Vitrinde vintage bir Burberry trençkot karşılıyor bizi, içerisi sıcak ve hoş, en çok gece elbisesi arayanlar için seçenek var. Bunların dışında, ceketler, kazaklar, çantalar, maskeler( 1-2 tane beğeniyoruz ama 90tllik fiyat biraz tuzlu geliyor), saç aksesuarları, kürkler .. gibi pek çok başlık altında ürün bulmak mümkün. Elbiseler benim tarzıma göre fazla dönemsel ancak gözlük koleksiyonu oldukça geniş, fiyatlar 180-200 tl civarında.
Bu Sonia Rykiel militer ceketin fiyatı 200TL.
Hava bozmaya başlıyor, ben de şapka olduğu için çok etkilenmiyorum, iyi ki evden çıkarken suni kürkümü giymişim, üşümeye başlıyoruz , Bahar Korçan'ın mağazasına uzaktan merhaba diyoruz ve Tabe Kıyamet adlı vintage mağazasına yöneliyoruz ancak kapalı, üzülerek oradan ayrılıp, Cuppa'da bir mola verip kendimize geliyoruz.

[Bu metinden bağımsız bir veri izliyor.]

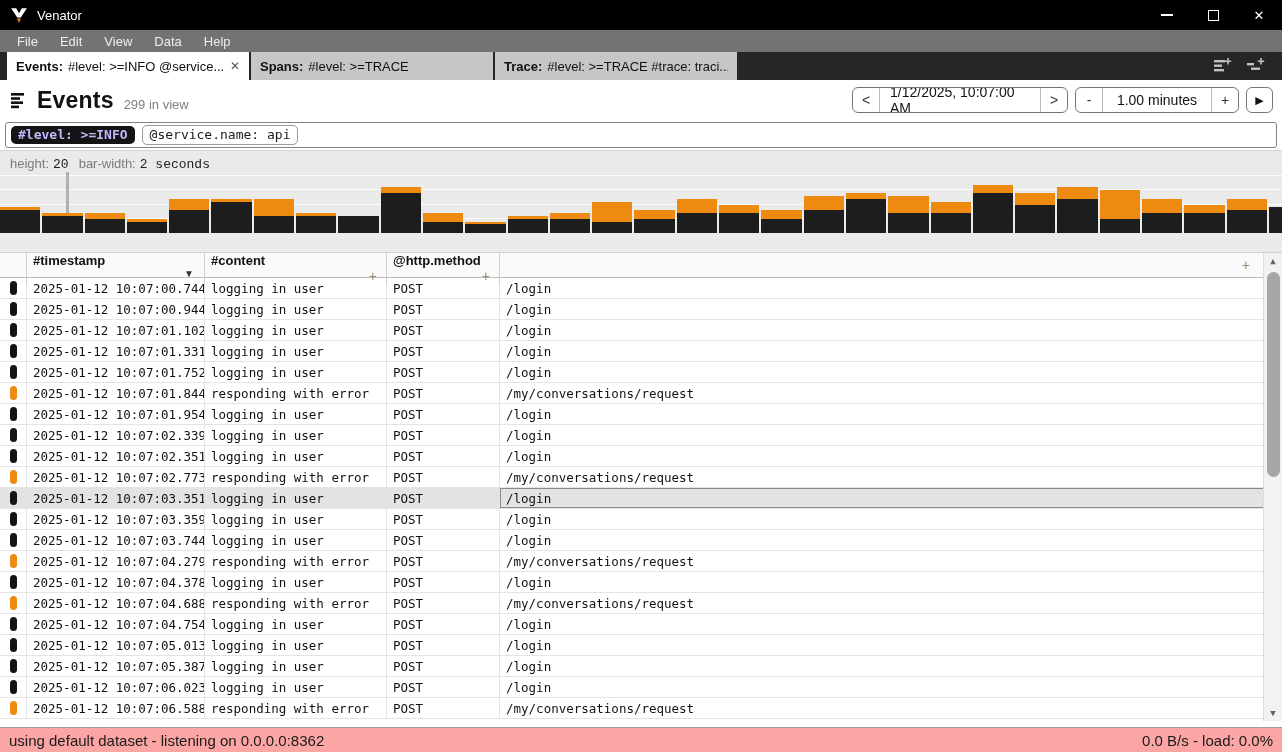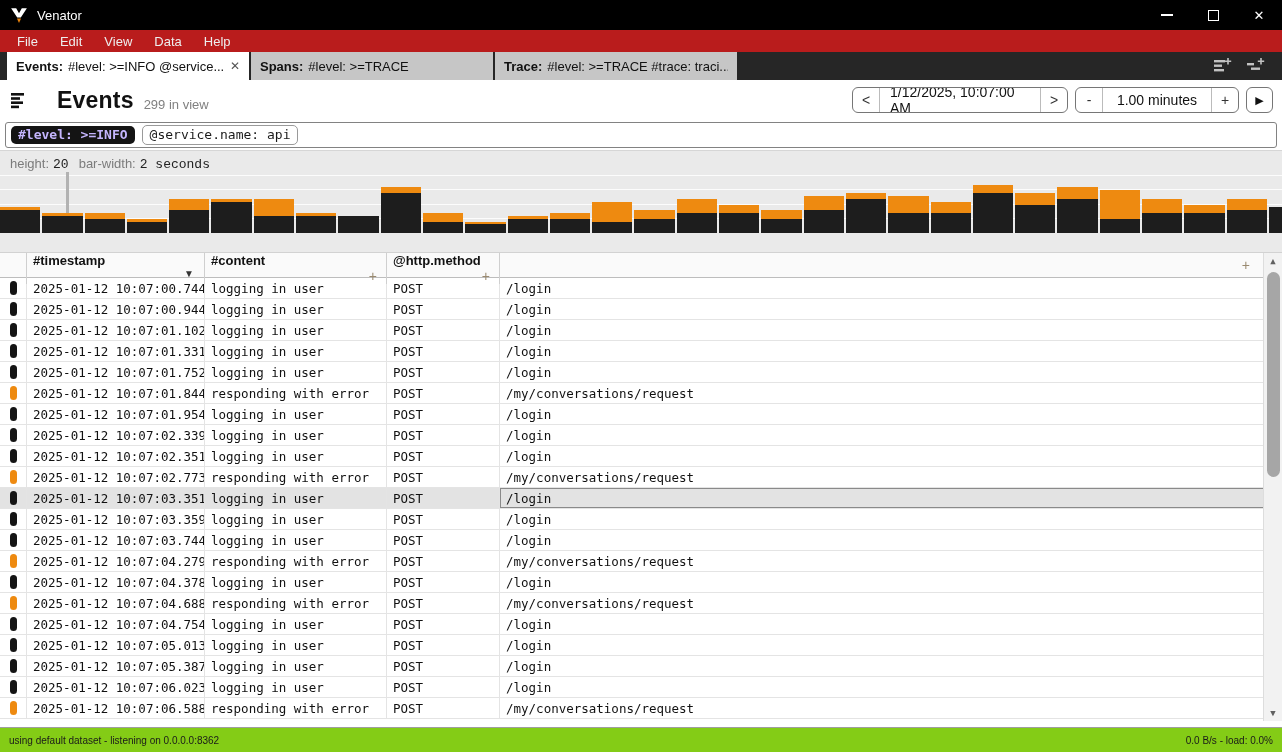--- a/index.html
+++ b/index.html
@@ -16,7 +16,7 @@
   .maxbox { width:11px; height:11px; border:1.5px solid #fff; }
 
   
-  .menubar { height:22px; background:#b91c1c; display:flex; align-items:flex-end; padding-left:6px; flex:0 0 auto; }
+  .menubar { height:22px; background:#737373; display:flex; align-items:flex-end; padding-left:6px; flex:0 0 auto; }
   .menu-item { color:#eee; font-size:13px; padding:0 11px; height:100%; display:flex; align-items:center; }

Ne demişler, bir fotoğraf çok şey anlatır, gerisini çektiğimiz fotoğraflardan dinleyin, Tabe Kıyamet, Lastik Papuç, Laundromat ve es geçtiğimiz diğerleri, sizlere de bir daha ki sefere uğrayacağız, söz :)
As I twitterred on sunday we paid a visit to Galata area of Istanbul which really reminds me El Born in Barcelona. We visited some vintage shops, little boutiquies but because of the bad weather we couldn't see more so we took some photos, hope you can complete the story from them.
D'nin çok severek aldığımız mavi ojesi de görülmeye değer, Sephora'dan.
This blue nail polish is from Sephora.